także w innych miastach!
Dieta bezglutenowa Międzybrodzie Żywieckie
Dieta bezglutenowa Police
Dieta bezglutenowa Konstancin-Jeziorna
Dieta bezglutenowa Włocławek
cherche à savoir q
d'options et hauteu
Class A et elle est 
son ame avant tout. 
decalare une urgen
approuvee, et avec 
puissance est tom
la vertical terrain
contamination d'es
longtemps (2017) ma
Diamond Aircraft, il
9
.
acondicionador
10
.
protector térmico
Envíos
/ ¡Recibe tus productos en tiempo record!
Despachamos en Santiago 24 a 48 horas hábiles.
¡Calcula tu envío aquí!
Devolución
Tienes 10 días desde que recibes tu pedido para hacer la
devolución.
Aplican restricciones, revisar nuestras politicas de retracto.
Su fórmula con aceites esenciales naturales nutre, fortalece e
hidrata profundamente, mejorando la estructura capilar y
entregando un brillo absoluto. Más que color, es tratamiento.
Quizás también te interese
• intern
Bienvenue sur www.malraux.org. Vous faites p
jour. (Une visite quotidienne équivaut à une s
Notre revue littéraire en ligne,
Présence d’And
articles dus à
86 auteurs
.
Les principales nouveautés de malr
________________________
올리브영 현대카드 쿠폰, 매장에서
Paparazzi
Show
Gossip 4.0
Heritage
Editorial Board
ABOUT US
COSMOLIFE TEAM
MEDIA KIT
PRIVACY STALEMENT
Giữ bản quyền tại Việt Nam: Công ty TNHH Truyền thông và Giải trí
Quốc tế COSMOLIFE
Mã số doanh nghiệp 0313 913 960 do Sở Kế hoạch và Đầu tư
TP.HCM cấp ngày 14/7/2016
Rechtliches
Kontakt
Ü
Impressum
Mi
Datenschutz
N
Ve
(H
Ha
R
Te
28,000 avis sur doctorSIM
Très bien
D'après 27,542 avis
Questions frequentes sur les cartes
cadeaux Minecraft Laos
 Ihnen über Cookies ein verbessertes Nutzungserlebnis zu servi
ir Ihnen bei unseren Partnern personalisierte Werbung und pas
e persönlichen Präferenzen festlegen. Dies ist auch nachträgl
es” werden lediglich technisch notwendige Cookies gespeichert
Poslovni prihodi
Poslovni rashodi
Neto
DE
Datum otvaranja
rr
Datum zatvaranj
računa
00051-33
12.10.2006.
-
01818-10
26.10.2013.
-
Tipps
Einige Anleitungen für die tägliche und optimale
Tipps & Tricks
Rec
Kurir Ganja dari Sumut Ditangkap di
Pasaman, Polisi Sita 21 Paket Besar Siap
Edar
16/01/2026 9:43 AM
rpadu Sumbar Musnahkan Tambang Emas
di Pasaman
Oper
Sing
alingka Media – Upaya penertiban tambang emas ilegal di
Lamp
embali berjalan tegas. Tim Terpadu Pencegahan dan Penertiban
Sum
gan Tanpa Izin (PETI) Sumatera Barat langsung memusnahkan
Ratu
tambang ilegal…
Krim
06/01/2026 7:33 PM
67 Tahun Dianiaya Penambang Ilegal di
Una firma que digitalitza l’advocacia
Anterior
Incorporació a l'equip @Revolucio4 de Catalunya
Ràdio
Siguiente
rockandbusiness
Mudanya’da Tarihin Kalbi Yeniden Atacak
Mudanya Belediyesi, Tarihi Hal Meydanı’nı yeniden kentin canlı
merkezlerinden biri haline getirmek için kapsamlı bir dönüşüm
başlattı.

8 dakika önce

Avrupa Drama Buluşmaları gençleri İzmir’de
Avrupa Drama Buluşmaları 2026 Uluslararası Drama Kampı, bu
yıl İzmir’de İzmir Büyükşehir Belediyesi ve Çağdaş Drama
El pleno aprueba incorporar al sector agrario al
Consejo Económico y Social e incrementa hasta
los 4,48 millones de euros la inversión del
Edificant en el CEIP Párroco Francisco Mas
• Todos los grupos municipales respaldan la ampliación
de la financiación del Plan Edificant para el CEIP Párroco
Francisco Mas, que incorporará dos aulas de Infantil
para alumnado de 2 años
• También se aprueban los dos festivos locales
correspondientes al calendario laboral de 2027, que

──────────

# Task goal:
Would you print each line of the material exactly?

# Written response:
także w innych miastach!
Dieta bezglutenowa Międzybrodzie Żywieckie
Dieta bezglutenowa Police
Dieta bezglutenowa Konstancin-Jeziorna
Dieta bezglutenowa Włocławek
cherche à savoir q
d'options et hauteu
Class A et elle est 
son ame avant tout. 
decalare une urgen
approuvee, et avec 
puissance est tom
la vertical terrain
contamination d'es
longtemps (2017) ma
Diamond Aircraft, il
9
.
acondicionador
10
.
protector térmico
Envíos
/ ¡Recibe tus productos en tiempo record!
Despachamos en Santiago 24 a 48 horas hábiles.
¡Calcula tu envío aquí!
Devolución
Tienes 10 días desde que recibes tu pedido para hacer la
devolución.
Aplican restricciones, revisar nuestras politicas de retracto.
Su fórmula con aceites esenciales naturales nutre, fortalece e
hidrata profundamente, mejorando la estructura capilar y
entregando un brillo absoluto. Más que color, es tratamiento.
Quizás también te interese
• intern
Bienvenue sur www.malraux.org. Vous faites p
jour. (Une visite quotidienne équivaut à une s
Notre revue littéraire en ligne,
Présence d’And
articles dus à
86 auteurs
.
Les principales nouveautés de malr
________________________
올리브영 현대카드 쿠폰, 매장에서
Paparazzi
Show
Gossip 4.0
Heritage
Editorial Board
ABOUT US
COSMOLIFE TEAM
MEDIA KIT
PRIVACY STALEMENT
Giữ bản quyền tại Việt Nam: Công ty TNHH Truyền thông và Giải trí
Quốc tế COSMOLIFE
Mã số doanh nghiệp 0313 913 960 do Sở Kế hoạch và Đầu tư
TP.HCM cấp ngày 14/7/2016
Rechtliches
Kontakt
Ü
Impressum
Mi
Datenschutz
N
Ve
(H
Ha
R
Te
28,000 avis sur doctorSIM
Très bien
D'après 27,542 avis
Questions frequentes sur les cartes
cadeaux Minecraft Laos
 Ihnen über Cookies ein verbessertes Nutzungserlebnis zu servi
ir Ihnen bei unseren Partnern personalisierte Werbung und pas
e persönlichen Präferenzen festlegen. Dies ist auch nachträgl
es” werden lediglich technisch notwendige Cookies gespeichert
Poslovni prihodi
Poslovni rashodi
Neto
DE
Datum otvaranja
rr
Datum zatvaranj
računa
00051-33
12.10.2006.
-
01818-10
26.10.2013.
-
Tipps
Einige Anleitungen für die tägliche und optimale
Tipps & Tricks
Rec
Kurir Ganja dari Sumut Ditangkap di
Pasaman, Polisi Sita 21 Paket Besar Siap
Edar
16/01/2026 9:43 AM
rpadu Sumbar Musnahkan Tambang Emas
di Pasaman
Oper
Sing
alingka Media – Upaya penertiban tambang emas ilegal di
Lamp
embali berjalan tegas. Tim Terpadu Pencegahan dan Penertiban
Sum
gan Tanpa Izin (PETI) Sumatera Barat langsung memusnahkan
Ratu
tambang ilegal…
Krim
06/01/2026 7:33 PM
67 Tahun Dianiaya Penambang Ilegal di
Una firma que digitalitza l’advocacia
Anterior
Incorporació a l'equip @Revolucio4 de Catalunya
Ràdio
Siguiente
rockandbusiness
Mudanya’da Tarihin Kalbi Yeniden Atacak
Mudanya Belediyesi, Tarihi Hal Meydanı’nı yeniden kentin canlı
merkezlerinden biri haline getirmek için kapsamlı bir dönüşüm
başlattı.

8 dakika önce

Avrupa Drama Buluşmaları gençleri İzmir’de
Avrupa Drama Buluşmaları 2026 Uluslararası Drama Kampı, bu
yıl İzmir’de İzmir Büyükşehir Belediyesi ve Çağdaş Drama
El pleno aprueba incorporar al sector agrario al
Consejo Económico y Social e incrementa hasta
los 4,48 millones de euros la inversión del
Edificant en el CEIP Párroco Francisco Mas
• Todos los grupos municipales respaldan la ampliación
de la financiación del Plan Edificant para el CEIP Párroco
Francisco Mas, que incorporará dos aulas de Infantil
para alumnado de 2 años
• También se aprueban los dos festivos locales
correspondientes al calendario laboral de 2027, que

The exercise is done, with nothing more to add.